Around February the Provo City Library presents a “Best Books of…” program where our librarians talk about their favorite titles published during the previous year. To do this, we somewhat obsessively read everything new we can get our hands on. This year I’ve been working hard to find titles I can talk about next February and I’m excited to say there are lots I’ll have to choose from.
Below is a preview for February’s program. It’s a list of my five favorite nonfiction titles published so far in 2016!
WHEN BREATH BECOMES AIR
by Paul Kalanithi
Just as Paul Kalanithi began finishing up his last year of residency, he was diagnosed with terminal lung cancer. Given about a year to live, he decided to fulfill his dream of being a writer by penning this amazing memoir. I love, love loved Kalanithi’s beautiful prose and thoughtful reflections on what it means to live life and accept death.

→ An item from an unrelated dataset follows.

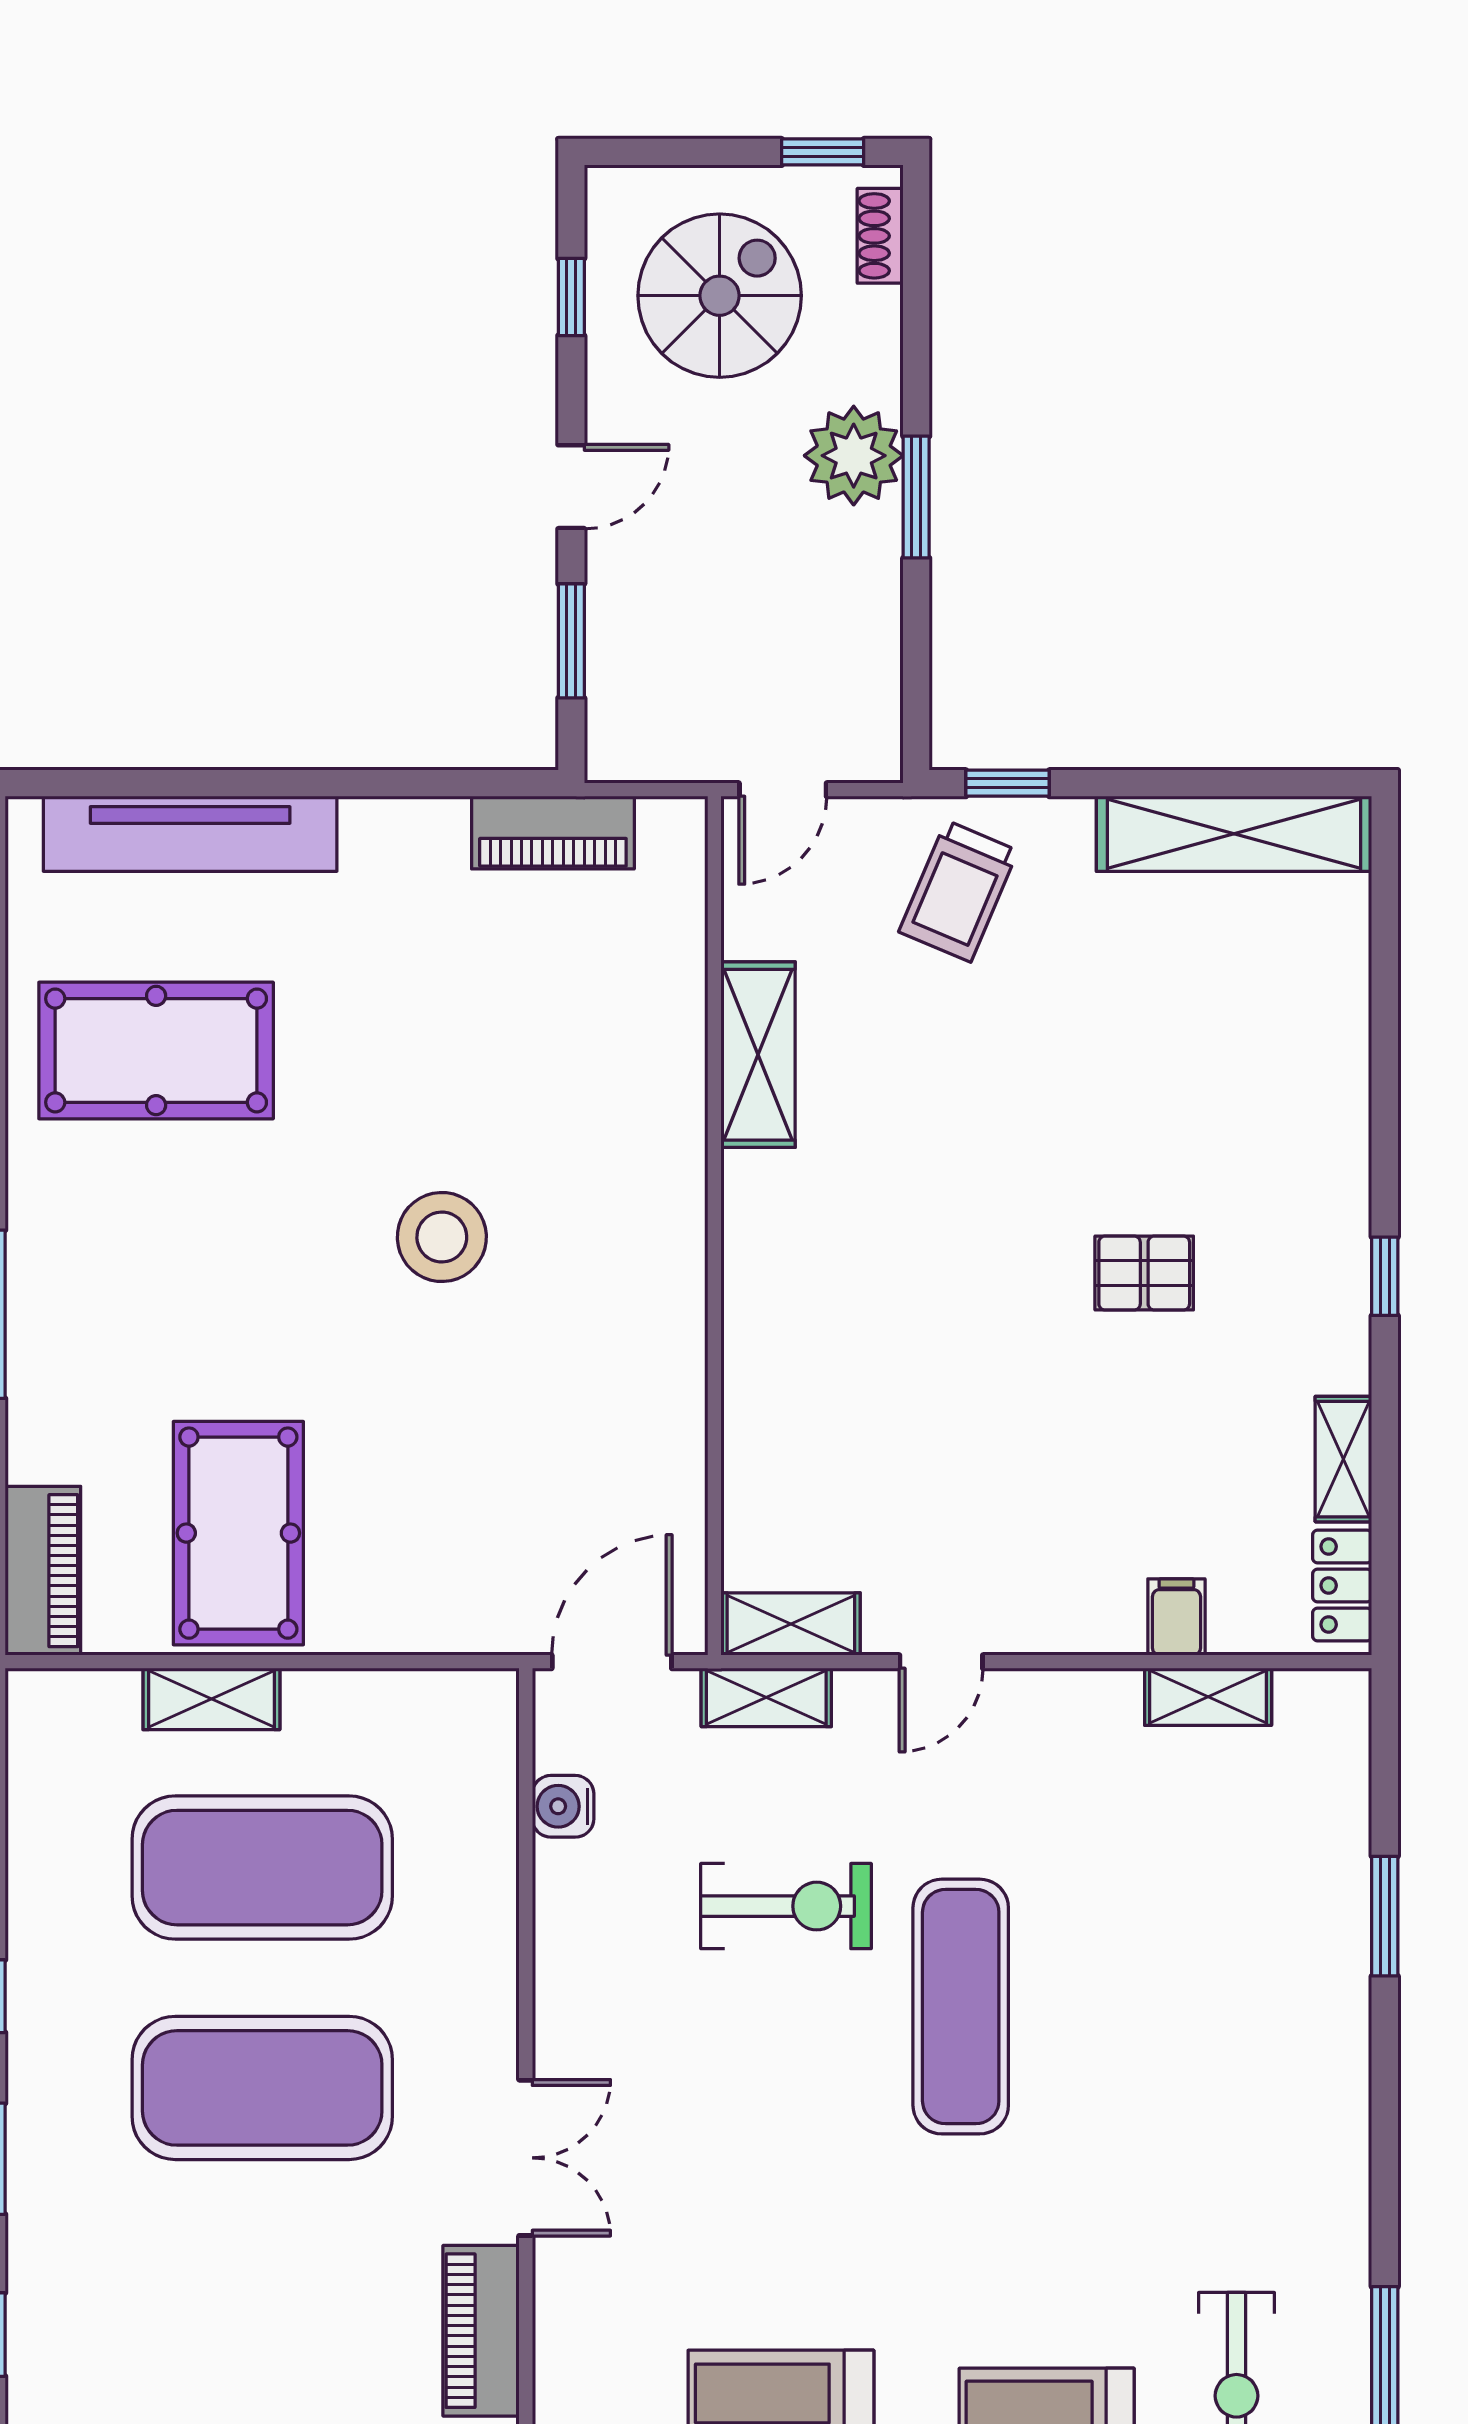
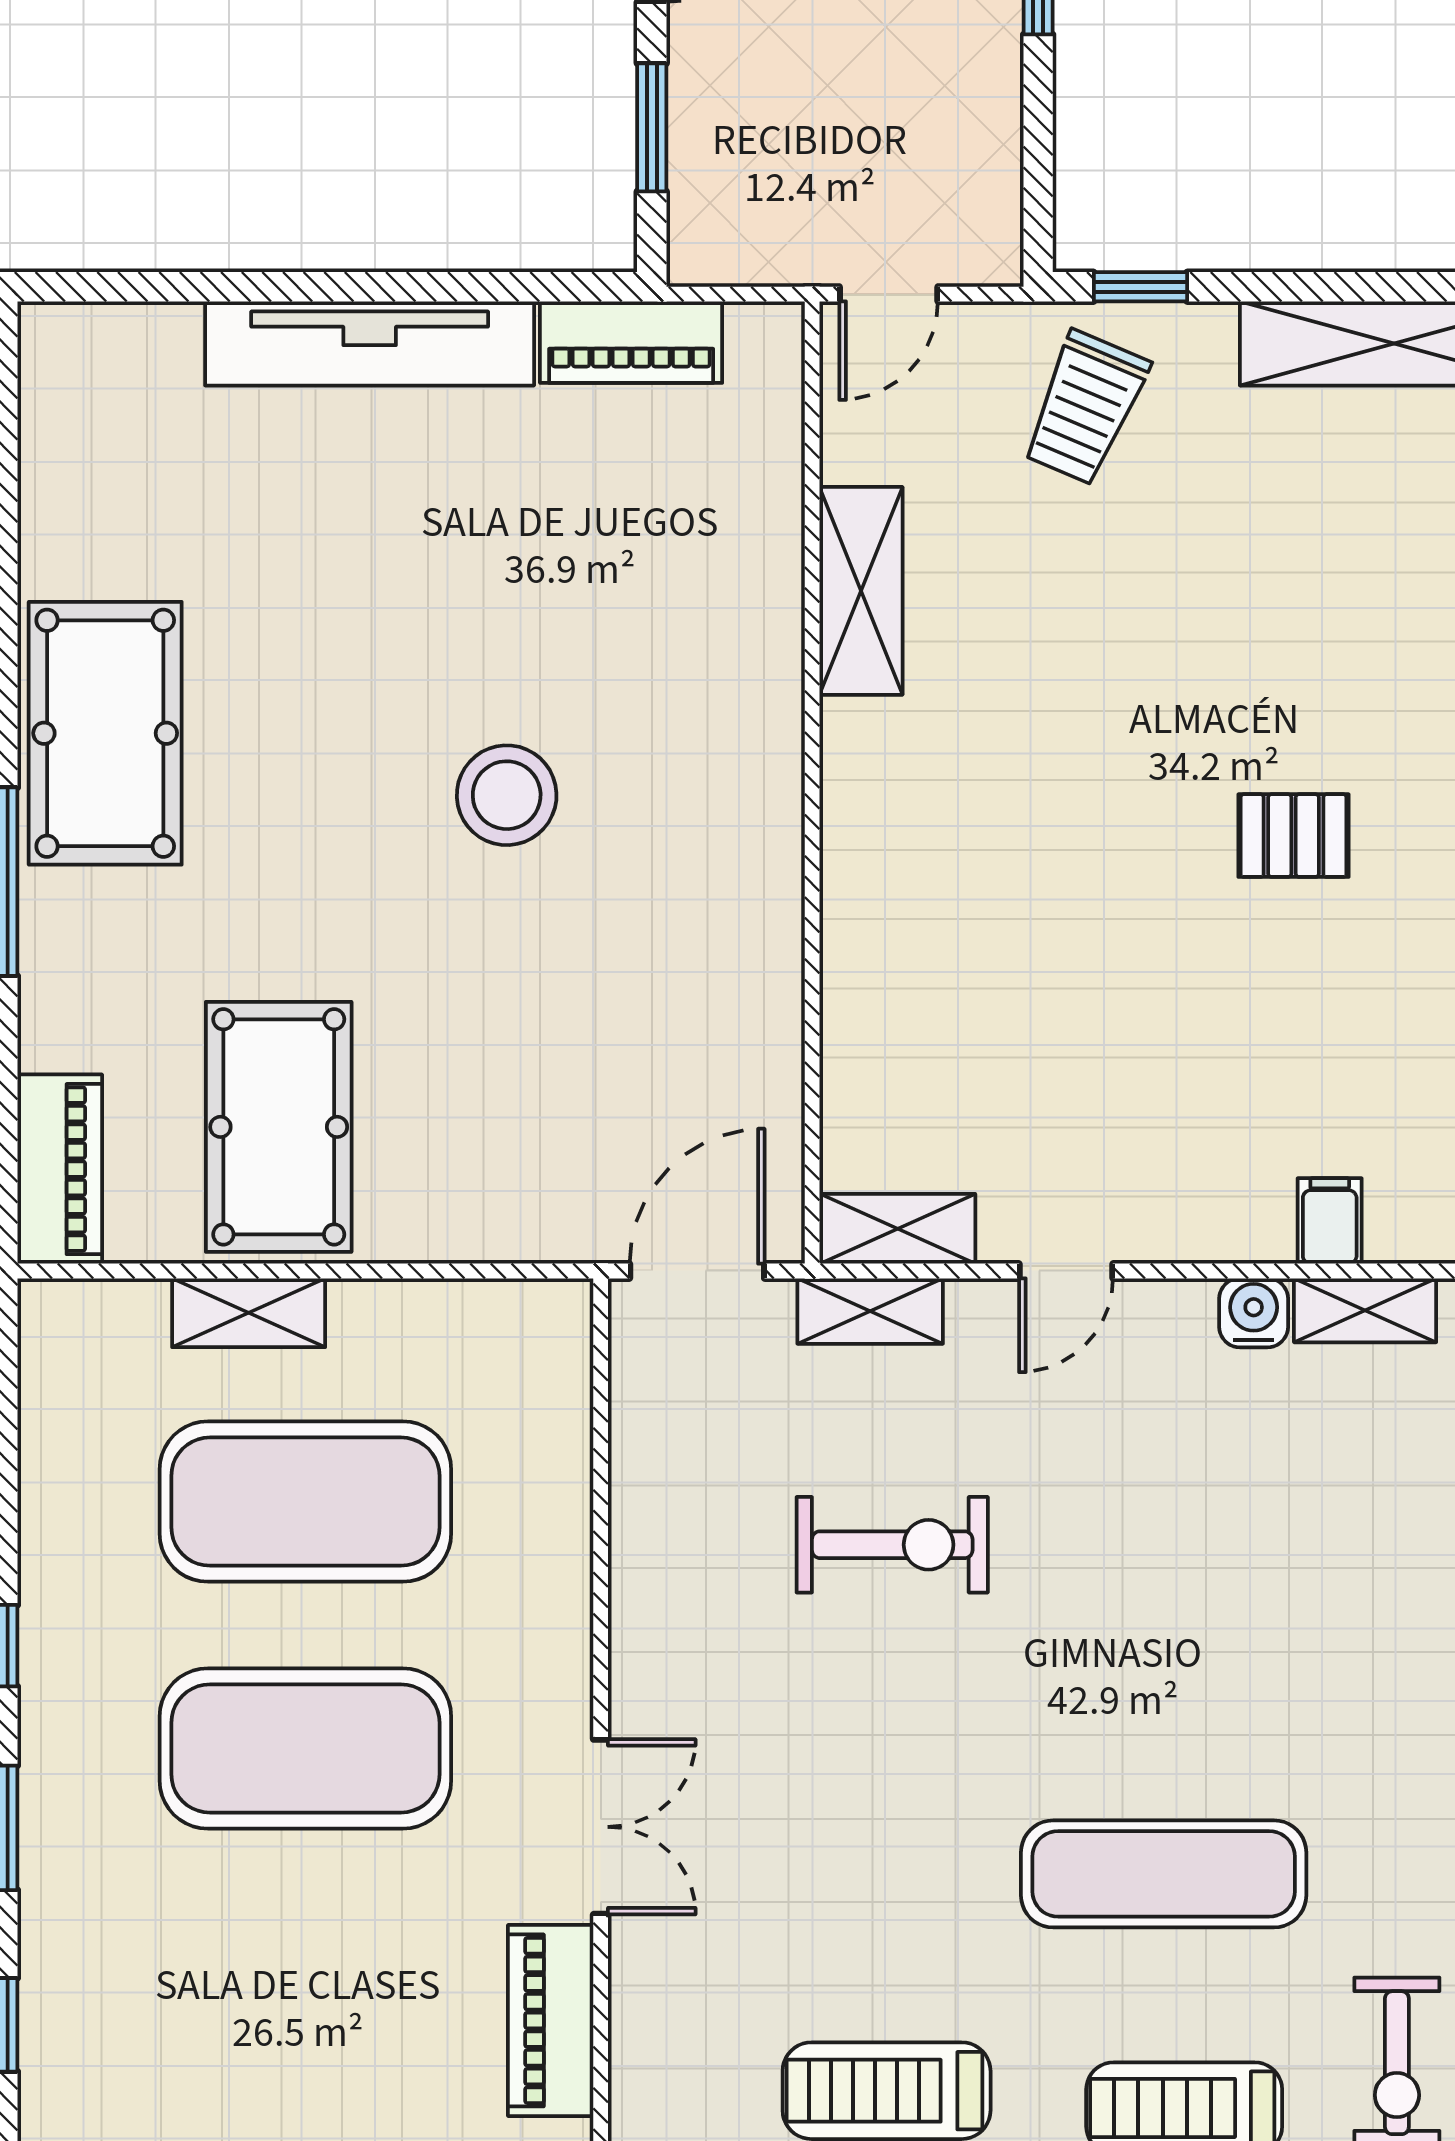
tv unit: (190, 834) -> (370, 343), moved
pool table: (156, 1050) -> (105, 733), moved, turned 90
water cooler: (563, 1806) -> (1254, 1313), moved, turned 90
exercise mat: (961, 2007) -> (1164, 1874), moved, turned 90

SPAIN IN OUR HEARTS: AMERICANS IN THE SPANISH CIVIL WAR, 1936-1939
by Adam Hochschild
I am sure I learned about the Spanish Civil War during some history class but I certainly don’t remember it being this fascinating. Hochschild here presents this conflict and its impact on world history as both governments and individuals took sides and prepared for the greater conflict of an impending world war.
SEVEN BRIEF LESSONS ON PHYSICS
by Carlo Rovelli
Although this book is less than 100 pages long, it seemed like a lot more since I found it necessary to read most of the book at least twice just to sort of walk away with a vague understanding of the concepts Rovelli discusses. This is not to say he does not write in an understandable and approachable way. He does. I just don’t get physics.
by Simon Sebag Montefiore
What I learned from this 700 page tome is that the Romanovs were mostly all crazy. Also, they were surrounded by mostly crazy people. I don’t mean to be super judgy about it, all the stress of running an empire and producing heirs would really drive any sane person mad. Also, it makes for a really great read.
GENE: AN INTIMATE HISTORY
by Siddhartha Mukherjee
DNA is a fascinating little molecule. What I found more fascinating in this book is how the discovery and study of DNA has affected society and culture. The many issues involved with so many conflicting but valid opinions make this history of genetics as gripping as a novel.